VietNamNet Bridge - The government has instructed the State Bank of Vietnam to work with relevant ministries to design a mechanism to lend money from national foreign exchange reserves to the government to serve spending.
Borrowing money from foreign exchange reserves was a solution put forward at the April government meeting.
The resolution released after the meeting said the lending of money from the national foreign exchange reserves aims to provide more capital for investment development and to ensure the nation’s financial and monetary security.
The idea of borrowing money from the foreign exchange reserves was put into discussion amid a warning about the lack of money for government spending in 2015.
In fact, the Ministry of Finance (MOF) fulfilled 34.5 percent of the yearly tax collection plan in the first four months of the year, an increase of nine percent in comparison with the last year’s same period.
However, the revenue from crude oil exports, which makes up a large proportion in total revenue, decreased sharply by more than 30 percent.
Most recently, MOF’s Vice Minister Vu Thi Mai at an official meeting with relevant ministries, expressed her worry about the difficulties in implementing the government bond issuance plan.
MOF recently reported the failure of government bond bidding sessions with very small percentages of bonds sold.
Mai warned that Vietnam needs to seek sources of revenue for the state budget from different sources rather than relying on tax collection, which is forecast to decrease as a result of free trade agreements (FTAs).
While all possible revenue sources are limited, the foreign exchange reserves, which have been high in recent years, are believed to be the ideal alternative source that can provide money for the government’s spending.
A report from the State Bank showed that foreign exchange reserves have reached $35 billion.
Commenting about the suggested solution, Dr. Nguyen Tri Hieu, a renowned banking expert, said he could see both positive and negative impacts on the national economy.
He noted that borrowing money from foreign exchange reserves is the method many countries use when they lack money.

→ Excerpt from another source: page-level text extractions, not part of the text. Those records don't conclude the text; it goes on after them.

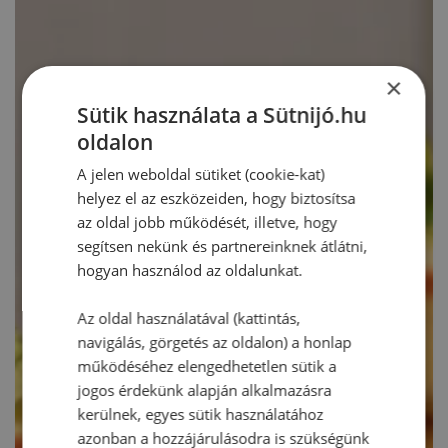
×
Sütik használata a Sütnijó.hu
oldalon
A jelen weboldal sütiket (cookie-kat)
helyez el az eszközeiden, hogy biztosítsa
az oldal jobb működését, illetve, hogy
segítsen nekünk és partnereinknek átlátni,
hogyan használod az oldalunkat.
Az oldal használatával (kattintás,
navigálás, görgetés az oldalon) a honlap
működéséhez elengedhetetlen sütik a
jogos érdekünk alapján alkalmazásra
kerülnek, egyes sütik használatához
azonban a hozzájárulásodra is szükségünk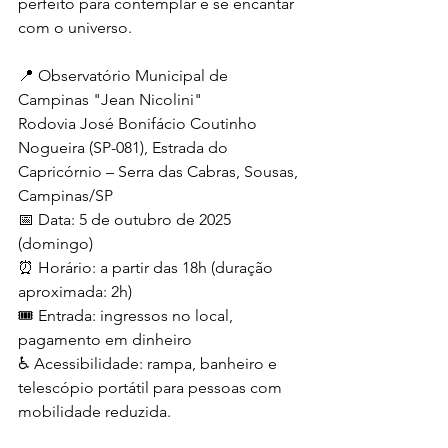
perfeito para contemplar e se encantar 
com o universo.
📍 Observatório Municipal de 
Campinas "Jean Nicolini" 
Rodovia José Bonifácio Coutinho 
Nogueira (SP-081), Estrada do 
Capricórnio – Serra das Cabras, Sousas, 
Campinas/SP 
📅 Data: 5 de outubro de 2025 
(domingo) 
⏰ Horário: a partir das 18h (duração 
aproximada: 2h) 
🎟️ Entrada: ingressos no local, 
pagamento em dinheiro 
♿ Acessibilidade: rampa, banheiro e 
telescópio portátil para pessoas com 
mobilidade reduzida.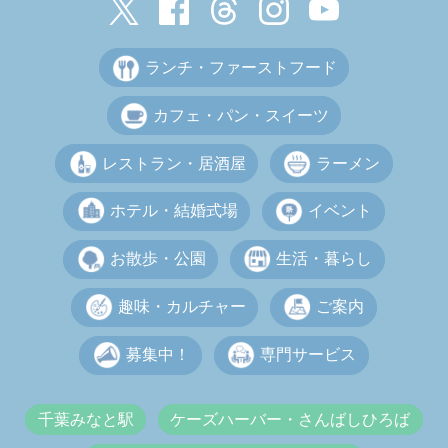
ランチ・ファーストフード
カフェ・パン・スイーツ
レストラン・居酒屋
ラーメン
ホテル・結婚式場
イベント
お散歩・公園
生活・暮らし
趣味・カルチャー
ご案内
募集中！
専門サービス
千葉みなと駅
ケーズハーバー・さんばしひろば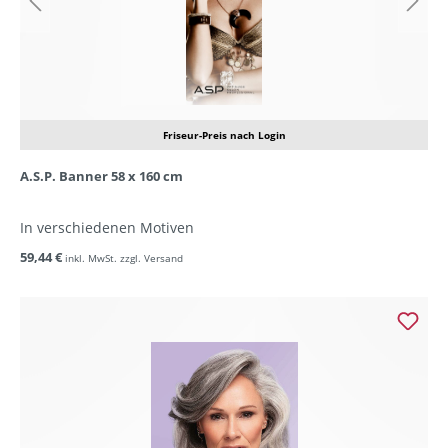
Friseur-Preis nach Login
A.S.P. Banner 58 x 160 cm
In verschiedenen Motiven
59,44 €
inkl. MwSt. zzgl. Versand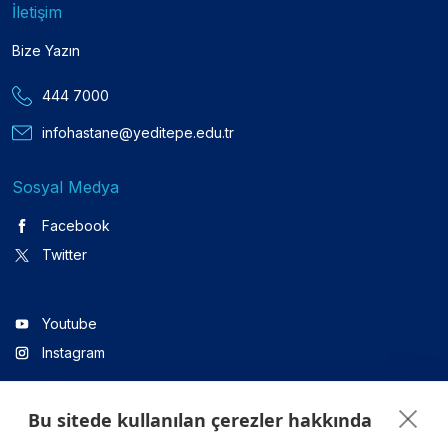
İletişim
Bize Yazın
444 7000
infohastane@yeditepe.edu.tr
Sosyal Medya
Facebook
Twitter
Youtube
Instagram
Bu sitede kullanılan çerezler hakkında
Linkedin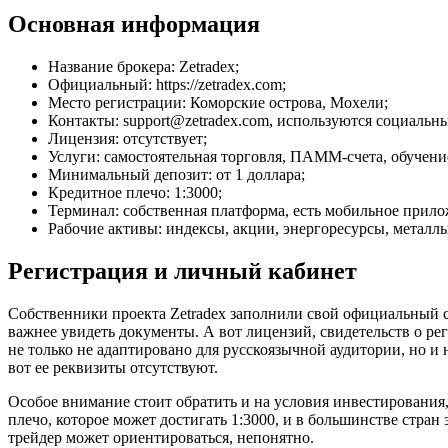
Основная информация
Название брокера: Zetradex;
Официальный: https://zetradex.com;
Место регистрации: Коморские острова, Мохели;
Контакты: support@zetradex.com, используются социальны
Лицензия: отсутствует;
Услуги: самостоятельная торговля, ПАММ-счета, обучени
Минимальный депозит: от 1 доллара;
Кредитное плечо: 1:3000;
Терминал: собственная платформа, есть мобильное прило
Рабочие активы: индексы, акции, энергоресурсы, металл
Регистрация и личный кабинет
Собственники проекта Zetradex заполнили свой официальный с
важнее увидеть документы. А вот лицензий, свидетельств о ре
не только не адаптировано для русскоязычной аудитории, но и
вот ее реквизиты отсутствуют.
Особое внимание стоит обратить и на условия инвестирования,
плечо, которое может достигать 1:3000, и в большинстве стран
трейдер может ориентироваться, непонятно.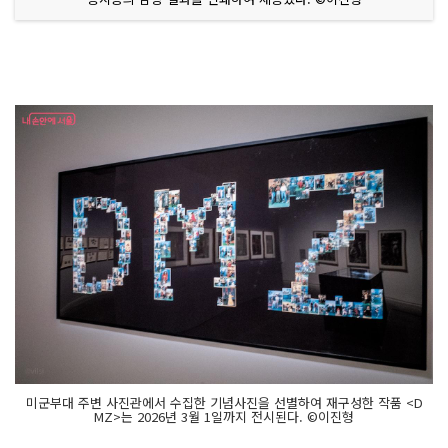
미군부대 주변 사진관에서 수집한 기념사진을 선별하여 재구성한 작품 <D
MZ>는 2026년 3월 1일까지 전시된다. ©이진형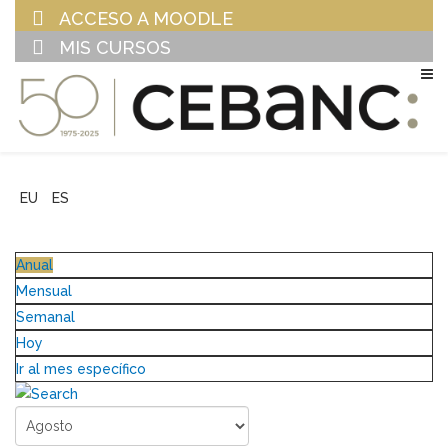
ACCESO A MOODLE
MIS CURSOS
EU
ES
Anual
Mensual
Semanal
Hoy
Ir al mes específico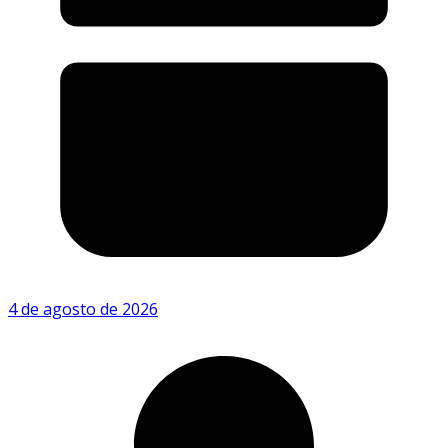
4 de agosto de 2026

The State Bank can lend money to the government to disburse expenditures for investment and development.
However, Hieu warned of two problems.
First, once the State Bank lends money, the foreign exchange reserves will be smaller. This may cause difficulties for the State Bank in case it needs foreign currencies to intervene in the market when necessary.
The current foreign exchange reserves are big enough to pay for three-month imports. However, according to Hieu, this is just “sufficient”, not “abundant”.
Second, the borrowing will add to the public debt burden.